## Exercise requirements:
Your task is to reproduce the listing exactly, without its images.
==== Excerpted records
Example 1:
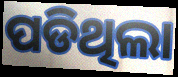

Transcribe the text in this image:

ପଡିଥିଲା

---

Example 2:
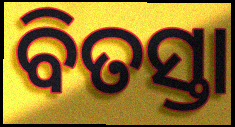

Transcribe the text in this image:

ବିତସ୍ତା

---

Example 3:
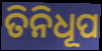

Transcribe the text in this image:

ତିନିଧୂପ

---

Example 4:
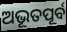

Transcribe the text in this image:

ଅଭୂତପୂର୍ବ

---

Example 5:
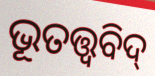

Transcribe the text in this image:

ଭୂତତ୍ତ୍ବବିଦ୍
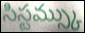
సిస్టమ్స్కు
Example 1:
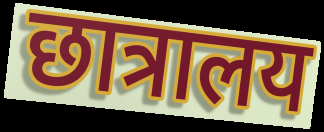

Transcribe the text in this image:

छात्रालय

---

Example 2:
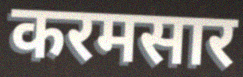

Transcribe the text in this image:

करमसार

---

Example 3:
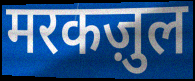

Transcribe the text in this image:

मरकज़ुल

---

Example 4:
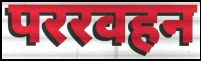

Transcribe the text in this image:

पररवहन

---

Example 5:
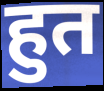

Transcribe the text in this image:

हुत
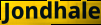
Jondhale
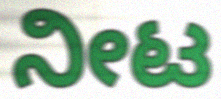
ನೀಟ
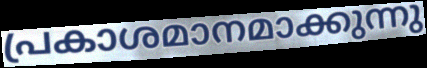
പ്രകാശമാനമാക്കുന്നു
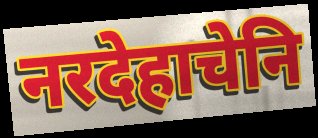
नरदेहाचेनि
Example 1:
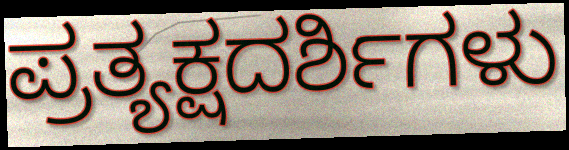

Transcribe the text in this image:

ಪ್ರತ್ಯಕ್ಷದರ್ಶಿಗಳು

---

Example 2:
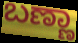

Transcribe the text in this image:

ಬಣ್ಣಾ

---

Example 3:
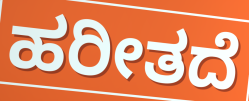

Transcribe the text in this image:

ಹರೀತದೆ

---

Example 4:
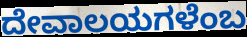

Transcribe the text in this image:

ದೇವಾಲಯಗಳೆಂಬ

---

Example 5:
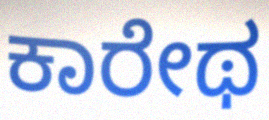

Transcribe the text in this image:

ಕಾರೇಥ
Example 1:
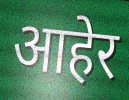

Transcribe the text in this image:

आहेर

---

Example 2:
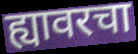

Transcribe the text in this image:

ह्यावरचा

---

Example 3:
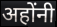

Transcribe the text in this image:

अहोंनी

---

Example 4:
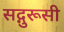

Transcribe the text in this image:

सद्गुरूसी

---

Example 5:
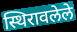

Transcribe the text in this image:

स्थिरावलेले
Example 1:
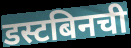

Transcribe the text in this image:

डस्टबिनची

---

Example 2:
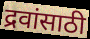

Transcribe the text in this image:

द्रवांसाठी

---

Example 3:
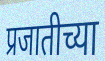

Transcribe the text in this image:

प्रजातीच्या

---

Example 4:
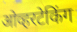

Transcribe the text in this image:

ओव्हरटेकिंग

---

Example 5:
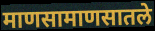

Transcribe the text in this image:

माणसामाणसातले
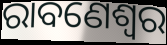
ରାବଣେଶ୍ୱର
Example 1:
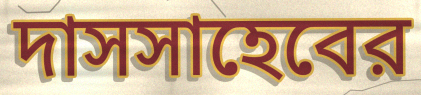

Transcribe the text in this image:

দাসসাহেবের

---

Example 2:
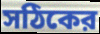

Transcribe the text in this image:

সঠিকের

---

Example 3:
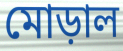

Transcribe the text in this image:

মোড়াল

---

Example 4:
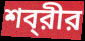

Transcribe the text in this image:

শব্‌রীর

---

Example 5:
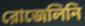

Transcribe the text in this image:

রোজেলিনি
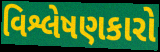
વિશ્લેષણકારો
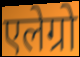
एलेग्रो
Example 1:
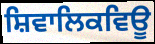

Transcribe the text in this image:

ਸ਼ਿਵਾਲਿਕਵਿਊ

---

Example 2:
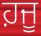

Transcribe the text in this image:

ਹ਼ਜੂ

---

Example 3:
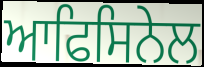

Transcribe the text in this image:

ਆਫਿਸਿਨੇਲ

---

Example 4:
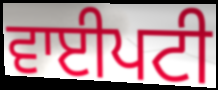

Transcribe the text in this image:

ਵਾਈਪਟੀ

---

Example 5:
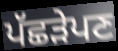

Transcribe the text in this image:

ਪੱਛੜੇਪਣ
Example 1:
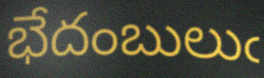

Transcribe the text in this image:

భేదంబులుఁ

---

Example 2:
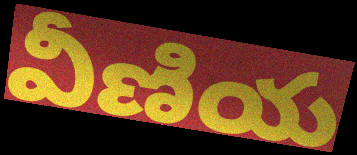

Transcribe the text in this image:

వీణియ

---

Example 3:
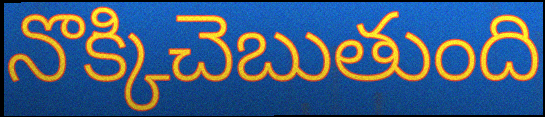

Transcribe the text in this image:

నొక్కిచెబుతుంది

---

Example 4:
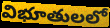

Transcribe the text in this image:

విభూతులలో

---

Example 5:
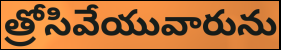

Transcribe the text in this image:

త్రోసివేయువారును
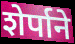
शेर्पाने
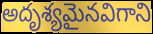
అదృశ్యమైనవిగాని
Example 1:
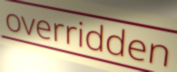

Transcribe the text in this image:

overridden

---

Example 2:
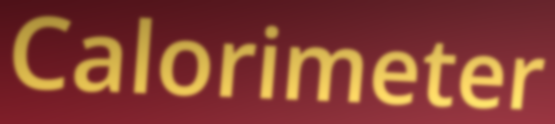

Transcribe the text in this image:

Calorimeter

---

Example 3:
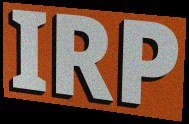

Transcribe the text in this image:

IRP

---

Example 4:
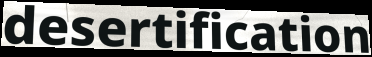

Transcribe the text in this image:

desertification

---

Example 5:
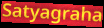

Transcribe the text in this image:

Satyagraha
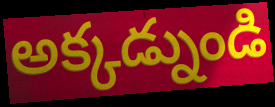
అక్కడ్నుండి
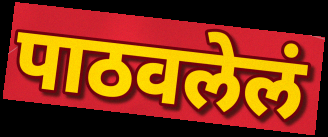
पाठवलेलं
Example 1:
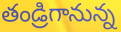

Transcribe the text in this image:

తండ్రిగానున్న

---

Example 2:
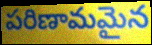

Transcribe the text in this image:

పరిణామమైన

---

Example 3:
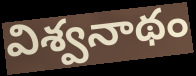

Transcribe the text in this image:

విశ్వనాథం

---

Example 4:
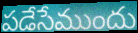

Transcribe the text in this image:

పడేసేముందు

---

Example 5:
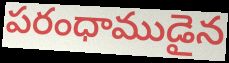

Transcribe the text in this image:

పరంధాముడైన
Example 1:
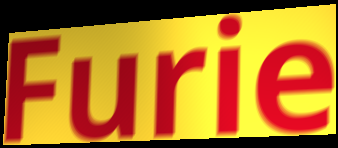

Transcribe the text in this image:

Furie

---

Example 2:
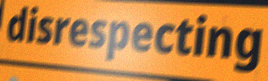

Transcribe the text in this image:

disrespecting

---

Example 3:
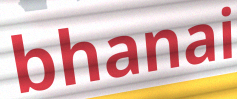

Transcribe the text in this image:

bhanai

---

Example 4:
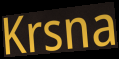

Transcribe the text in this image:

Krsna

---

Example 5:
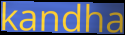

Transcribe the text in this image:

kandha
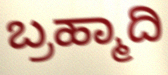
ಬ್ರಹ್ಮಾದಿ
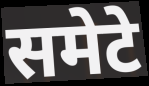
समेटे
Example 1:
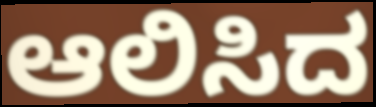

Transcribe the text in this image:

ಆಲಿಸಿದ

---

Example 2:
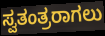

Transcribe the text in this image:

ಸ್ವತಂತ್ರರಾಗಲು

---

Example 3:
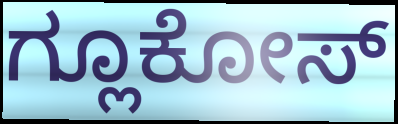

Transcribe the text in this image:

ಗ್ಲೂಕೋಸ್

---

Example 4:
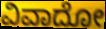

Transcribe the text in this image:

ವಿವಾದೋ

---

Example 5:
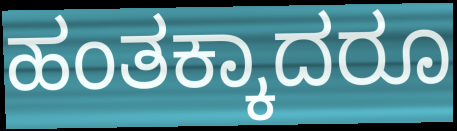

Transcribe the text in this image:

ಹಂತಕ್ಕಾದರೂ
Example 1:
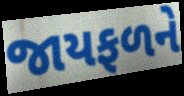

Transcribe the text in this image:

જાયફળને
========
## Worked solution:
Example 1:

Transcribe the text in this image:

ପଡିଥିଲା

---

Example 2:

Transcribe the text in this image:

ବିତସ୍ତା

---

Example 3:

Transcribe the text in this image:

ତିନିଧୂପ

---

Example 4:

Transcribe the text in this image:

ଅଭୂତପୂର୍ବ

---

Example 5:

Transcribe the text in this image:

ଭୂତତ୍ତ୍ବବିଦ୍
సిస్టమ్స్కు
Example 1:

Transcribe the text in this image:

छात्रालय

---

Example 2:

Transcribe the text in this image:

करमसार

---

Example 3:

Transcribe the text in this image:

मरकज़ुल

---

Example 4:

Transcribe the text in this image:

पररवहन

---

Example 5:

Transcribe the text in this image:

हुत
Jondhale
ನೀಟ
പ്രകാശമാനമാക്കുന്നു
नरदेहाचेनि
Example 1:

Transcribe the text in this image:

ಪ್ರತ್ಯಕ್ಷದರ್ಶಿಗಳು

---

Example 2:

Transcribe the text in this image:

ಬಣ್ಣಾ

---

Example 3:

Transcribe the text in this image:

ಹರೀತದೆ

---

Example 4:

Transcribe the text in this image:

ದೇವಾಲಯಗಳೆಂಬ

---

Example 5:

Transcribe the text in this image:

ಕಾರೇಥ
Example 1:

Transcribe the text in this image:

आहेर

---

Example 2:

Transcribe the text in this image:

ह्यावरचा

---

Example 3:

Transcribe the text in this image:

अहोंनी

---

Example 4:

Transcribe the text in this image:

सद्गुरूसी

---

Example 5:

Transcribe the text in this image:

स्थिरावलेले
Example 1:

Transcribe the text in this image:

डस्टबिनची

---

Example 2:

Transcribe the text in this image:

द्रवांसाठी

---

Example 3:

Transcribe the text in this image:

प्रजातीच्या

---

Example 4:

Transcribe the text in this image:

ओव्हरटेकिंग

---

Example 5:

Transcribe the text in this image:

माणसामाणसातले
ରାବଣେଶ୍ୱର
Example 1:

Transcribe the text in this image:

দাসসাহেবের

---

Example 2:

Transcribe the text in this image:

সঠিকের

---

Example 3:

Transcribe the text in this image:

মোড়াল

---

Example 4:

Transcribe the text in this image:

শব্‌রীর

---

Example 5:

Transcribe the text in this image:

রোজেলিনি
વિશ્લેષણકારો
एलेग्रो
Example 1:

Transcribe the text in this image:

ਸ਼ਿਵਾਲਿਕਵਿਊ

---

Example 2:

Transcribe the text in this image:

ਹ਼ਜੂ

---

Example 3:

Transcribe the text in this image:

ਆਫਿਸਿਨੇਲ

---

Example 4:

Transcribe the text in this image:

ਵਾਈਪਟੀ

---

Example 5:

Transcribe the text in this image:

ਪੱਛੜੇਪਣ
Example 1:

Transcribe the text in this image:

భేదంబులుఁ

---

Example 2:

Transcribe the text in this image:

వీణియ

---

Example 3:

Transcribe the text in this image:

నొక్కిచెబుతుంది

---

Example 4:

Transcribe the text in this image:

విభూతులలో

---

Example 5:

Transcribe the text in this image:

త్రోసివేయువారును
शेर्पाने
అదృశ్యమైనవిగాని
Example 1:

Transcribe the text in this image:

overridden

---

Example 2:

Transcribe the text in this image:

Calorimeter

---

Example 3:

Transcribe the text in this image:

IRP

---

Example 4:

Transcribe the text in this image:

desertification

---

Example 5:

Transcribe the text in this image:

Satyagraha
అక్కడ్నుండి
पाठवलेलं
Example 1:

Transcribe the text in this image:

తండ్రిగానున్న

---

Example 2:

Transcribe the text in this image:

పరిణామమైన

---

Example 3:

Transcribe the text in this image:

విశ్వనాథం

---

Example 4:

Transcribe the text in this image:

పడేసేముందు

---

Example 5:

Transcribe the text in this image:

పరంధాముడైన
Example 1:

Transcribe the text in this image:

Furie

---

Example 2:

Transcribe the text in this image:

disrespecting

---

Example 3:

Transcribe the text in this image:

bhanai

---

Example 4:

Transcribe the text in this image:

Krsna

---

Example 5:

Transcribe the text in this image:

kandha
ಬ್ರಹ್ಮಾದಿ
समेटे
Example 1:

Transcribe the text in this image:

ಆಲಿಸಿದ

---

Example 2:

Transcribe the text in this image:

ಸ್ವತಂತ್ರರಾಗಲು

---

Example 3:

Transcribe the text in this image:

ಗ್ಲೂಕೋಸ್

---

Example 4:

Transcribe the text in this image:

ವಿವಾದೋ

---

Example 5:

Transcribe the text in this image:

ಹಂತಕ್ಕಾದರೂ
Example 1:

Transcribe the text in this image:

જાયફળને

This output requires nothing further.